|paperwhites in front of stained glass window|
Today is the anniversary of my Dad's passing. It hardly seems possible that ten years have gone by. Initially it seemed that the hurt and sadness would never go away. In time - not my time - it did. That was replaced with a warm fondness and good memories and only a lingering hint of the terrible sense of loss.
Dad was not a very patient man. He talked to me about it; how outcomes were not always under our control - that ultimately it was the Lord's call on everything. But that doesn't mean he didn't spend a lot of time impatiently drumming his fingers waiting for his teenagers to be ready to go somewhere, for his wounds from surgeries to heal, or for his plants to bloom. Sometimes he overwatered and overfed the plants and they would die or droop. True to his impatience, he would buy new blooming ones.
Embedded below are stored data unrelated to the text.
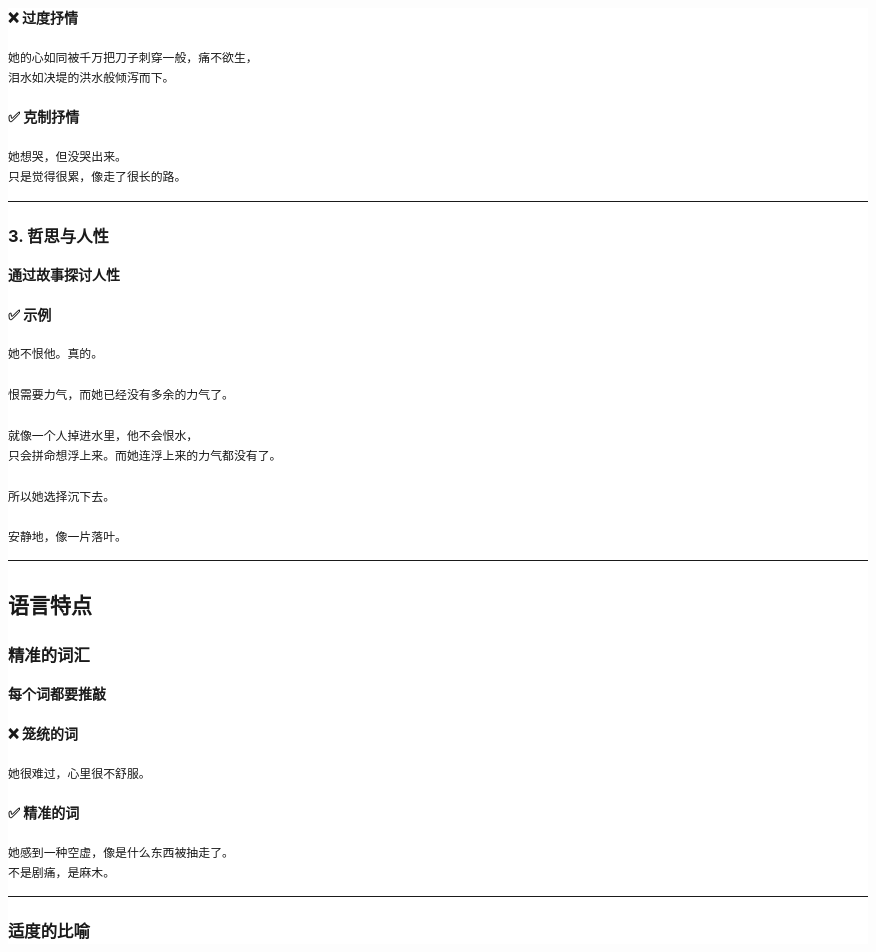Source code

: #### ❌ 过度抒情
```
她的心如同被千万把刀子刺穿一般，痛不欲生，
泪水如决堤的洪水般倾泻而下。
```

#### ✅ 克制抒情
```
她想哭，但没哭出来。
只是觉得很累，像走了很长的路。
```

---

### 3. 哲思与人性

**通过故事探讨人性**

#### ✅ 示例
```
她不恨他。真的。

恨需要力气，而她已经没有多余的力气了。

就像一个人掉进水里，他不会恨水，
只会拼命想浮上来。而她连浮上来的力气都没有了。

所以她选择沉下去。

安静地，像一片落叶。
```

---

## 语言特点

### 精准的词汇

**每个词都要推敲**

#### ❌ 笼统的词
```
她很难过，心里很不舒服。
```

#### ✅ 精准的词
```
她感到一种空虚，像是什么东西被抽走了。
不是剧痛，是麻木。
```

---

### 适度的比喻
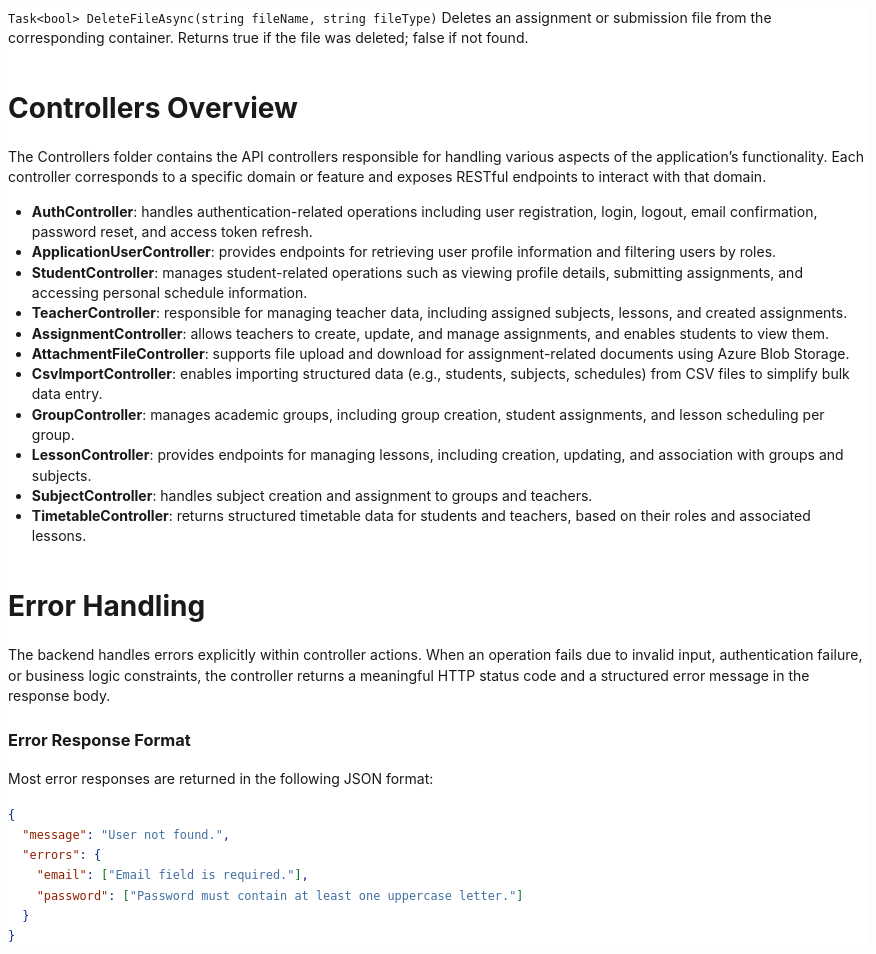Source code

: `Task<bool> DeleteFileAsync(string fileName, string fileType)`
Deletes an assignment or submission file from the corresponding container. Returns true if the file was deleted; false if not found.


# Controllers Overview

The Controllers folder contains the API controllers responsible for handling various aspects of the application’s functionality. Each controller corresponds to a specific domain or feature and exposes RESTful endpoints to interact with that domain.
- **AuthController**: handles authentication-related operations including user registration, login, logout, email confirmation, password reset, and access token refresh.
- **ApplicationUserController**: provides endpoints for retrieving user profile information and filtering users by roles.
- **StudentController**: manages student-related operations such as viewing profile details, submitting assignments, and accessing personal schedule information.
- **TeacherController**: responsible for managing teacher data, including assigned subjects, lessons, and created assignments.
- **AssignmentController**: allows teachers to create, update, and manage assignments, and enables students to view them.
- **AttachmentFileController**: supports file upload and download for assignment-related documents using Azure Blob Storage.
- **CsvImportController**: enables importing structured data (e.g., students, subjects, schedules) from CSV files to simplify bulk data entry.
- **GroupController**: manages academic groups, including group creation, student assignments, and lesson scheduling per group.
- **LessonController**: provides endpoints for managing lessons, including creation, updating, and association with groups and subjects.
- **SubjectController**: handles subject creation and assignment to groups and teachers.
- **TimetableController**: returns structured timetable data for students and teachers, based on their roles and associated lessons.

# Error Handling

The backend handles errors explicitly within controller actions. When an operation fails due to invalid input, authentication failure, or business logic constraints, the controller returns a meaningful HTTP status code and a structured error message in the response body.

### Error Response Format

Most error responses are returned in the following JSON format:

```json
{
  "message": "User not found.",
  "errors": {
    "email": ["Email field is required."],
    "password": ["Password must contain at least one uppercase letter."]
  }
}
```
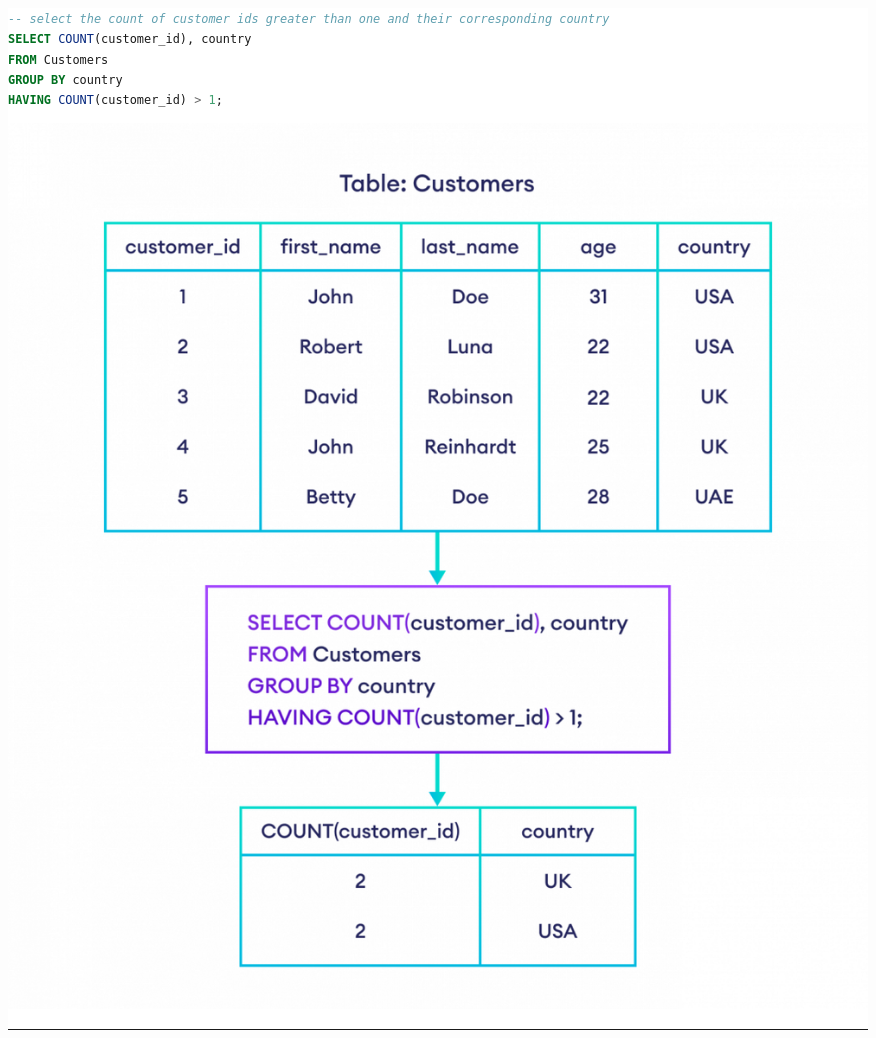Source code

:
 ```sql
-- select the count of customer ids greater than one and their corresponding country 
SELECT COUNT(customer_id), country
FROM Customers
GROUP BY country
HAVING COUNT(customer_id) > 1;
```
![sql-having.png](src%2Fsql-having.png)
<hr/>

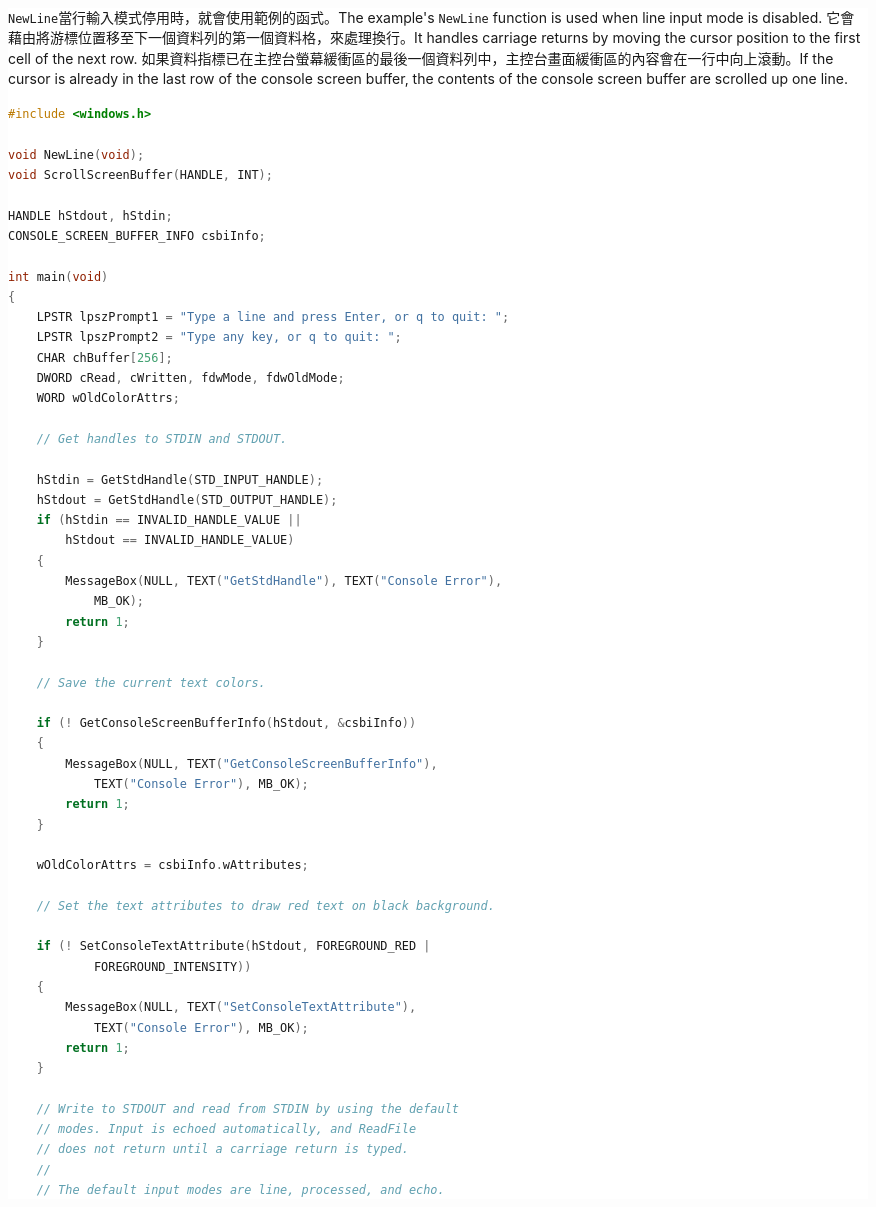 <span data-ttu-id="34dbf-112">`NewLine`當行輸入模式停用時，就會使用範例的函式。</span><span class="sxs-lookup"><span data-stu-id="34dbf-112">The example's `NewLine` function is used when line input mode is disabled.</span></span> <span data-ttu-id="34dbf-113">它會藉由將游標位置移至下一個資料列的第一個資料格，來處理換行。</span><span class="sxs-lookup"><span data-stu-id="34dbf-113">It handles carriage returns by moving the cursor position to the first cell of the next row.</span></span> <span data-ttu-id="34dbf-114">如果資料指標已在主控台螢幕緩衝區的最後一個資料列中，主控台畫面緩衝區的內容會在一行中向上滾動。</span><span class="sxs-lookup"><span data-stu-id="34dbf-114">If the cursor is already in the last row of the console screen buffer, the contents of the console screen buffer are scrolled up one line.</span></span>

```C
#include <windows.h>

void NewLine(void);
void ScrollScreenBuffer(HANDLE, INT);

HANDLE hStdout, hStdin;
CONSOLE_SCREEN_BUFFER_INFO csbiInfo;

int main(void)
{
    LPSTR lpszPrompt1 = "Type a line and press Enter, or q to quit: ";
    LPSTR lpszPrompt2 = "Type any key, or q to quit: ";
    CHAR chBuffer[256];
    DWORD cRead, cWritten, fdwMode, fdwOldMode;
    WORD wOldColorAttrs;

    // Get handles to STDIN and STDOUT.

    hStdin = GetStdHandle(STD_INPUT_HANDLE);
    hStdout = GetStdHandle(STD_OUTPUT_HANDLE);
    if (hStdin == INVALID_HANDLE_VALUE ||
        hStdout == INVALID_HANDLE_VALUE)
    {
        MessageBox(NULL, TEXT("GetStdHandle"), TEXT("Console Error"),
            MB_OK);
        return 1;
    }

    // Save the current text colors.

    if (! GetConsoleScreenBufferInfo(hStdout, &csbiInfo))
    {
        MessageBox(NULL, TEXT("GetConsoleScreenBufferInfo"),
            TEXT("Console Error"), MB_OK);
        return 1;
    }

    wOldColorAttrs = csbiInfo.wAttributes;

    // Set the text attributes to draw red text on black background.

    if (! SetConsoleTextAttribute(hStdout, FOREGROUND_RED |
            FOREGROUND_INTENSITY))
    {
        MessageBox(NULL, TEXT("SetConsoleTextAttribute"),
            TEXT("Console Error"), MB_OK);
        return 1;
    }

    // Write to STDOUT and read from STDIN by using the default
    // modes. Input is echoed automatically, and ReadFile
    // does not return until a carriage return is typed.
    //
    // The default input modes are line, processed, and echo.
```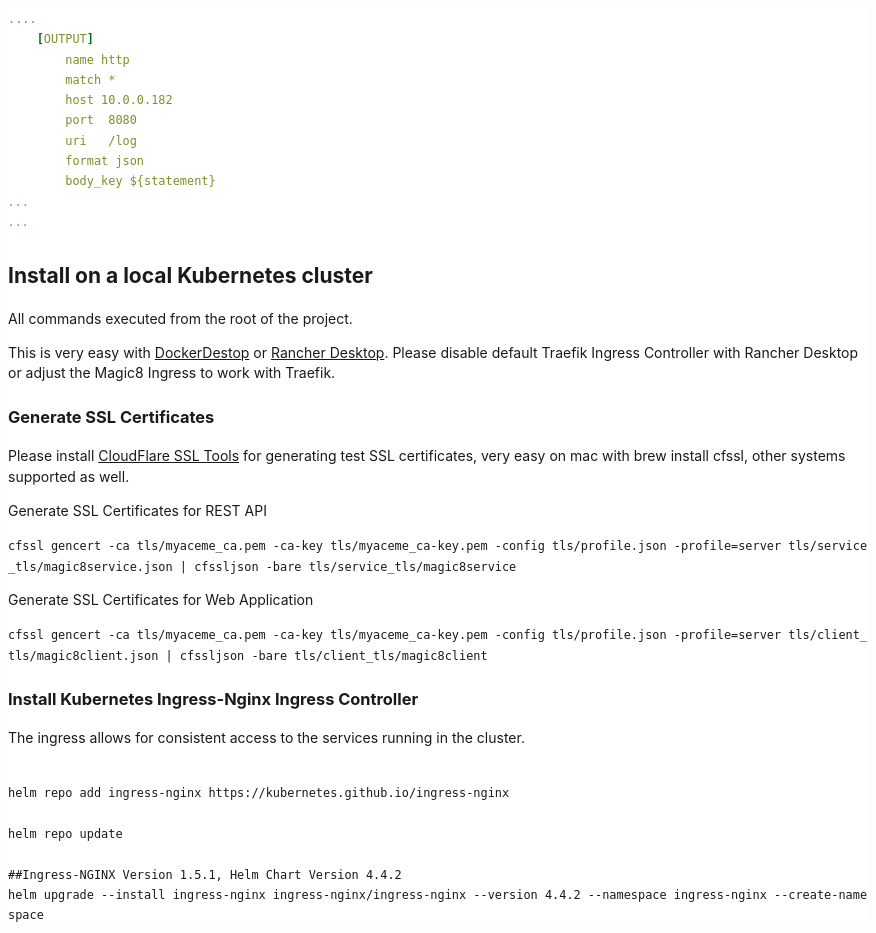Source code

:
 ```yaml
....
    [OUTPUT]    
        name http
        match *
        host 10.0.0.182
        port  8080
        uri   /log
        format json
        body_key ${statement}
...
...        
```


## Install on a local Kubernetes cluster

All commands executed from the root of the project. 

This is very easy with [DockerDestop](https://www.docker.com/products/docker-desktop/) or [Rancher Desktop](https://rancherdesktop.io). Please disable default Traefik Ingress Controller with Rancher Desktop or adjust the Magic8 Ingress to work with Traefik.


### Generate SSL Certificates

Please install [CloudFlare SSL Tools](https://github.com/cloudflare/cfssl) for generating test SSL certificates, very easy on mac with brew install cfssl, other systems supported as well.

Generate SSL Certificates for REST API

```shell
cfssl gencert -ca tls/myaceme_ca.pem -ca-key tls/myaceme_ca-key.pem -config tls/profile.json -profile=server tls/service_tls/magic8service.json | cfssljson -bare tls/service_tls/magic8service
```

Generate SSL Certificates for Web Application

```shell
cfssl gencert -ca tls/myaceme_ca.pem -ca-key tls/myaceme_ca-key.pem -config tls/profile.json -profile=server tls/client_tls/magic8client.json | cfssljson -bare tls/client_tls/magic8client
```

### Install Kubernetes Ingress-Nginx Ingress Controller

The ingress allows for consistent access to the services running in the cluster.


```shell

helm repo add ingress-nginx https://kubernetes.github.io/ingress-nginx

helm repo update

##Ingress-NGINX Version 1.5.1, Helm Chart Version 4.4.2
helm upgrade --install ingress-nginx ingress-nginx/ingress-nginx --version 4.4.2 --namespace ingress-nginx --create-namespace

```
|Amaryllis flower coming soon|
In his later years, Dad's body slowed down and he had to be more patient. It's something that apparently happens with the aging process when you know for certain that you can't do everything and you will not live forever. Rather than hearing him clapping his hands to get everyone else moving, or expressing disappointment over the pace of things, we noticed he was a little bit slower and sometimes not the first person out the door or ready to order a meal.
|orchid buds opening|
|worth the wait|
So this week, in his honor, the buds on my beautiful white orchid began to open for the third time in 18 months. The first sign of these buds was in August, on a tiny stalk. Slowly it got longer and another came forth with even more tiny buds. Now there are three stalks with a dozen voluptuous buds, four already fully blooming. Dad would be impressed that I coaxed it into blooming again.
It is a tough day in a tough week when the holiday decorations are gone, sweet treats are again forbidden, the family time is behind us, the diet regimen is solidly back in place, and it is cold. The orchid blooms are a beautiful reminder of the results of patience and of my Dad's love. I may still drum my fingers like Dad, and exhibit impatience when things don't run on my schedule, but I do think that I have made progress. It appears I have some more waiting to do and I look forward to the results. Thanks for the lessons, Dad!